Automobilausstellung

Nach Grünen-Veto: Senatorin Ramona Pop rückt von IAA ab

Der Grünen-Parteitag hatte sich gegen die Berliner Bewerbung positioniert. Wirtschaftssenatorin Pop vermeidet ein klares Bekenntnis.

Wirtschaftssenatorin Ramona Pop auf dem Parteitag der Grünen in Berlin.

Wirtschaftssenatorin Ramona Pop auf dem Parteitag der Grünen in Berlin.

Foto: Christoph Soeder/dpa

Berlin. Wirtschaftssenatorin Ramona Pop (Grüne) hat am Montag ein klares Bekenntnis zur Berliner Bewerbung um die Ausrichtung der Internationalen Automobil-Ausstellung (IAA) vermieden. „Es war eine knappe Abstimmungsniederlage für den Landesvorstand, jetzt muss die entstandene Situation bewertet werden“, ließ Pop über ihre Sprecherin mitteilen. Die Senatorin habe immer betont, dass nur eine deutlich gewandelte Mobilitätsmesse eine Perspektive in Berlin habe. Allerdings seien die Zweifel daran, ob der Verband der Automobilindustrie (VDA) einen radikalen Bruch mit der klassischen IAA vollziehen und wirklich Neues schaffen will, groß, so die Sprecherin weiter.

Die Berliner Grünen hatten am Sonnabend auf ihrem Landesparteitag mehrheitlich gegen eine mögliche Ausrichtung der IAA in Berlin gestimmt.

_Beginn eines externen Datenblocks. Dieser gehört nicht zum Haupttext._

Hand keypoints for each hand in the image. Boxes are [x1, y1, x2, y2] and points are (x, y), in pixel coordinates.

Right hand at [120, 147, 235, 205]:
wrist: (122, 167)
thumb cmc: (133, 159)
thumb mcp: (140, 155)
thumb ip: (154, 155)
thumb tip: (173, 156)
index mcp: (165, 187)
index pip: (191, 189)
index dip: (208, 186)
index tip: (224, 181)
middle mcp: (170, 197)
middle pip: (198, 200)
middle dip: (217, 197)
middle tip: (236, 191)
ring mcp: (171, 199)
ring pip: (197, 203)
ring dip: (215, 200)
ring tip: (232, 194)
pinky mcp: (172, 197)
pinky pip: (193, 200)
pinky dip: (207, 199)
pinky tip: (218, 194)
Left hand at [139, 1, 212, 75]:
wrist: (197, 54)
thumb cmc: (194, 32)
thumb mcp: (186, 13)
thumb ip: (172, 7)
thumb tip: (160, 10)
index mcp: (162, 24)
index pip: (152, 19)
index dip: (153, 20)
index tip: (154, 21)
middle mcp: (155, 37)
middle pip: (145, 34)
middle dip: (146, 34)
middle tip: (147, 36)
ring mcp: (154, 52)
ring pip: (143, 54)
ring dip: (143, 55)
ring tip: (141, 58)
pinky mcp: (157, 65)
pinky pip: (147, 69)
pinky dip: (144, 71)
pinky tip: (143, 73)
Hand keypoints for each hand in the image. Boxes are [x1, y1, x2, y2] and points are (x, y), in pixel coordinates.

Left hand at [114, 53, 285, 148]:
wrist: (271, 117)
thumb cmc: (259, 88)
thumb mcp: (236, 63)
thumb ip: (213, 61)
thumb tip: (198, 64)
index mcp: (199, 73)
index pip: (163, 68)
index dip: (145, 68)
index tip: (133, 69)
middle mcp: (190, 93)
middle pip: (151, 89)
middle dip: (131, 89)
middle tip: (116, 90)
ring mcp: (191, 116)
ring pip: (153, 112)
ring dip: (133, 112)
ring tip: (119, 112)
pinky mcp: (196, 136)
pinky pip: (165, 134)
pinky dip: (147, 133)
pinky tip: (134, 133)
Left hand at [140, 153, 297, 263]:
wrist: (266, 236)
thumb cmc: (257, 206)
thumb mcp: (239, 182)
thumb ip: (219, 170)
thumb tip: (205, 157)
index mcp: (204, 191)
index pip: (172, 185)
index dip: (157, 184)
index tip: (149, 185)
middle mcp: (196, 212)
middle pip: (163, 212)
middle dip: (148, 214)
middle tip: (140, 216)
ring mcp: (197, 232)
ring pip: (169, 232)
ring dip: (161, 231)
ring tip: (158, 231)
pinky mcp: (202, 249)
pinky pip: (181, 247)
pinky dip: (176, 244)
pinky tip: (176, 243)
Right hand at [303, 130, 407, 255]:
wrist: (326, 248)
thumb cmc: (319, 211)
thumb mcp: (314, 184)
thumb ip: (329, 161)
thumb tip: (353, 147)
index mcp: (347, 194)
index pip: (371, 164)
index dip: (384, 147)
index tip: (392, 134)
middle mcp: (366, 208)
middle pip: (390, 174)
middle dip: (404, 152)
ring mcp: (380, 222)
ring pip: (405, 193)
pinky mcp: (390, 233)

Damit sprachen sich die Delegierten auch gegen die Linie des Grünen-Landesvorstands und von Wirtschaftssenatorin Pop aus, die zuvor noch für eine IAA in Berlin geworben hatte, die nachhaltige und neue Mobilität in den Mittelpunkt stellt. „Das Zutrauen in den VDA und die Automobilindustrie sich nach Dieselskandal und dem Verschlafen von sauberen, alternativen Antrieben, deutlich zu modernisieren, wird bei den Grünen mehrheitlich nicht gesehen“, sagte Pops Sprecherin am Montag mit Blick auf das Ergebnis. Berlin allerdings sei heute schon Vorreiter, was moderne Mobilität und Nachhaltigkeit angeht, davon könnten andere auch profitieren, so die Sprecherin.

Automobilverband: Berlin bei IAA weiter im Rennen

Neben Berlin buhlen auch zahlreiche andere Städte um die Ausrichtung der IAA ab 2021. Im ersten Quartal des neuen Jahres will der VDA entscheiden, welche Stadt den Zuschlag erhält. Ein Sprecher des Verbands betonte am Montag, Berlin sei weiter im Rennen. Mit Blick auf den Parteitagsbeschluss der Grünen sagte er: „Für uns ist der Ansprechpartner der Regierende Bürgermeister von Berlin. Mit ihm haben wir besprochen, wie die IAA die Mobilität von morgen auf die Straße zum Bürger in die Stadt bringen will.“

Die Berliner Wirtschaft hingegen übte scharfe Kritik an dem IAA-Veto der Grünen. „Mit ihrem Widerstand gegen die IAA schaden die Grünen dem Wirtschaftsstandort Berlin ganz erheblich. Der Anti-IAA-Kurs schmälert die Chance für Berlin, sich als Metropole für die Mobilität von morgen zu präsentieren“, sagte der Hauptgeschäftsführer der Unternehmensverbände Berlin-Brandenburg, Christian Amsinck am Montag. Eine neue IAA in der Hauptstadt könnte den Fokus auf umweltfreundlichen, nachhaltigen Verkehr und auf innovative Automobil-Technologien wie das autonome Fahren legen. Schon heute würden sich viele Unternehmen und Forschungseinrichtungen in der Region mit diesem Zukunftsthema beschäftigten, so der Verbandschef. „Gerade eine Senatspartei sollte die Chancen und das Gewicht dieses Wirtschaftszweigs im Blick haben“, erklärte er.

CDU: Grünen haben eigene Wirtschaftssenatorin blamiert

Der CDU-Landesvorsitzende Kai Wegner hatte zuvor erklärt, dass eine IAA in Berlin den Messe-Standort nachhaltig stärken würde. „Mit ihrer ideologischen Brille wollen die Grünen das nicht sehen“, sagte Wegner. Mit ihrem Anti-IAA-Beschluss würden die Grünen nicht nur den Regierenden Bürgermeister bloßstellen, sondern auch die eigene Wirtschaftssenatorin blamieren, so der Berliner CDU-Chef.